La suprématie spirituelle des communistes russes dans l’Internationale est l’inévitable conséquence de leur supériorité. Ceux qui sauront s’élever au niveau de leur valeur ne trouveront pas en eux des concurrents, mais des collaborateurs. Ceux qui sauraient les surpasser feraient de ces maîtres des disciples.
Mais cette autorité intellectuelle des bolcheviks, résultant d’’une sorte de phénomène de sélection naturelle, ne ressemble en rien à la "dictature moscovite" que les dissidents du Parti français se plaisent à évoquer. Les leaders de l’Internationale Communiste sont trop réalistes pour méconnaître la nécessité du développement original des mouvements communistes nationaux. Si la pensée est une, si les principes sont les mêmes pour tous, si les devoirs sont communs et la solidarité réciproque, la pratique est infiniment variée, souple, opportune, et s’adapte, suivant la plus pure inspiration marxiste, aux conditions économico-politiques des divers milieux.

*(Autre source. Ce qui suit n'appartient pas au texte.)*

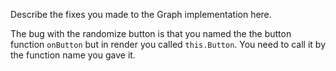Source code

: Describe the fixes you made to the Graph implementation here.

The bug with the randomize button is that you named the the button function `onButton` but in render you called `this.Button`. You need to call it by the function name you gave it. 

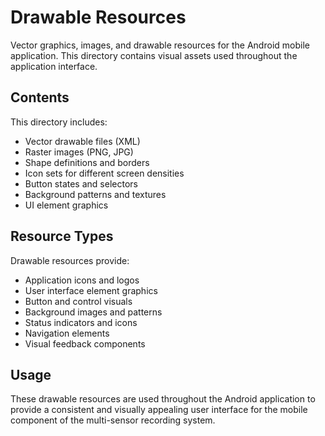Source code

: # Drawable Resources

Vector graphics, images, and drawable resources for the Android mobile application. This directory contains visual assets used throughout the application interface.

## Contents

This directory includes:
- Vector drawable files (XML)
- Raster images (PNG, JPG)
- Shape definitions and borders
- Icon sets for different screen densities
- Button states and selectors
- Background patterns and textures
- UI element graphics

## Resource Types

Drawable resources provide:
- Application icons and logos
- User interface element graphics
- Button and control visuals
- Background images and patterns
- Status indicators and icons
- Navigation elements
- Visual feedback components

## Usage

These drawable resources are used throughout the Android application to provide a consistent and visually appealing user interface for the mobile component of the multi-sensor recording system.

Ceux-là seuls qui ont l’âme servile et la mentalité de laquais peuvent prêter à des révolutionnaires le goût de conformer leurs actes aux ordres de soi-disant maîtres et non aux injonctions de leur conscience.

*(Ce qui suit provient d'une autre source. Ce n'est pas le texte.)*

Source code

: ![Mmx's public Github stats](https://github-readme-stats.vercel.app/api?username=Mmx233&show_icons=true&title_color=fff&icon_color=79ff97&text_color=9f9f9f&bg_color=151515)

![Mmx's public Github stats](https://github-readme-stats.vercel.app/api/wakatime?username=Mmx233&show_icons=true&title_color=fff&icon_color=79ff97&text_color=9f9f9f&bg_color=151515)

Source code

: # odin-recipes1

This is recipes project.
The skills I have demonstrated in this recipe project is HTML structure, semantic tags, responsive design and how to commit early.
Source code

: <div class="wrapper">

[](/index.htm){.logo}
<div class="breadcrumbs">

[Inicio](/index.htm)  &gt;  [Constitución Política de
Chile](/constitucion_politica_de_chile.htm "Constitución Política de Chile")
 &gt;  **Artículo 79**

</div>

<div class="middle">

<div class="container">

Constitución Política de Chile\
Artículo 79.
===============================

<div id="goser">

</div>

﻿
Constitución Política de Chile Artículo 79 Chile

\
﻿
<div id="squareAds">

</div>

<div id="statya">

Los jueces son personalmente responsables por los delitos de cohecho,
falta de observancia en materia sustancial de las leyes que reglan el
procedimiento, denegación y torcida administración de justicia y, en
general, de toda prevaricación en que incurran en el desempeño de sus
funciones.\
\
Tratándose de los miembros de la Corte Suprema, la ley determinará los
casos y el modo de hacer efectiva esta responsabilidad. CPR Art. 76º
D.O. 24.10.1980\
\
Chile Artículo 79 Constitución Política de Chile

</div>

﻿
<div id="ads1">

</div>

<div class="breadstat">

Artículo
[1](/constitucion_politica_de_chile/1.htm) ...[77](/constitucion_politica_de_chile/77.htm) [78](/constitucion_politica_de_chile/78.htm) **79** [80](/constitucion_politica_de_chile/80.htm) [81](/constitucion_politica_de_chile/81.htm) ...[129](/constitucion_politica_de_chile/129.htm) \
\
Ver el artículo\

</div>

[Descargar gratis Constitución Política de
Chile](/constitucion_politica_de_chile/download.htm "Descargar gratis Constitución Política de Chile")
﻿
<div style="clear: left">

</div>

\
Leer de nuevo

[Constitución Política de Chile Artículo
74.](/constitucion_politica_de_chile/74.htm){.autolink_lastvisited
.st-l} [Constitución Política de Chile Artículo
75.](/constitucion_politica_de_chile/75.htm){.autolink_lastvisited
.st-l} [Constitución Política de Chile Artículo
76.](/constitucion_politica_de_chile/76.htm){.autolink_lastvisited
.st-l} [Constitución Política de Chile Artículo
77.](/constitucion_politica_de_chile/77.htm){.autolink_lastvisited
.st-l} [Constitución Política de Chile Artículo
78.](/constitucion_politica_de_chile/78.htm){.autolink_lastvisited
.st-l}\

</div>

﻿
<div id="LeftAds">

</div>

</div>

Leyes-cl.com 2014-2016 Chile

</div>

Les contre-révolutionnaires du Populaire, de la Freiheit, de l’Arbeiter Zeitung, de la Sentinelle, serviteurs zélés de la bourgeoisie, se sont donné le mot pour accuser les communistes internationaux d’être "aux ordres dd Moscou". Mais en même temps, ces maladroits insistent lourdement sur les inévitables divergences de vues qui surgissent entre le Comité Exécutif de l’Internationale Communiste et certains partis affiliés, sans comprendre l’énormité de la contradiction qu’ils présentent. Aux ordres de Moscou, ces partis communistes de gauche qui repoussent le parlementarisme et contre lesquels polémique Lénine dans son dernier ouvrage, La maladie infantile du Communisme ?Aux ordres de Moscou les syndicalistes révolutionnaires pour qui le syndicat prend le pas sur le Parti Communiste ? Aux ordres de Moscou, le Parti Communiste allemand qui s’oppose à l’entrée du KAPD dans la 3° Internationale ? Aux ordres de Moscou, ces Hollandais, ces Suisses, qui ont renforcé contre l’avis de certains Russes les conditions d’entrée dans l’Internationale Communiste ? Aux ordres de Moscou, le Parti socialiste français qui a adapté aux conditions de ce pays les thèses et les conditions du 2° Congrès international ? Les auxiliaires des gouvernants bourgeois et de la police internationale qui avancent cette affirmation mentent effrontément et ils le savent. Mais ils ont toute honte bue et aucune infamie ne leur répugnera désormais. Sur la pente de la trahison, ils rouleront jusqu’au bout. Il est visible que les lauriers sanglants de Noske les empêchent de dormir.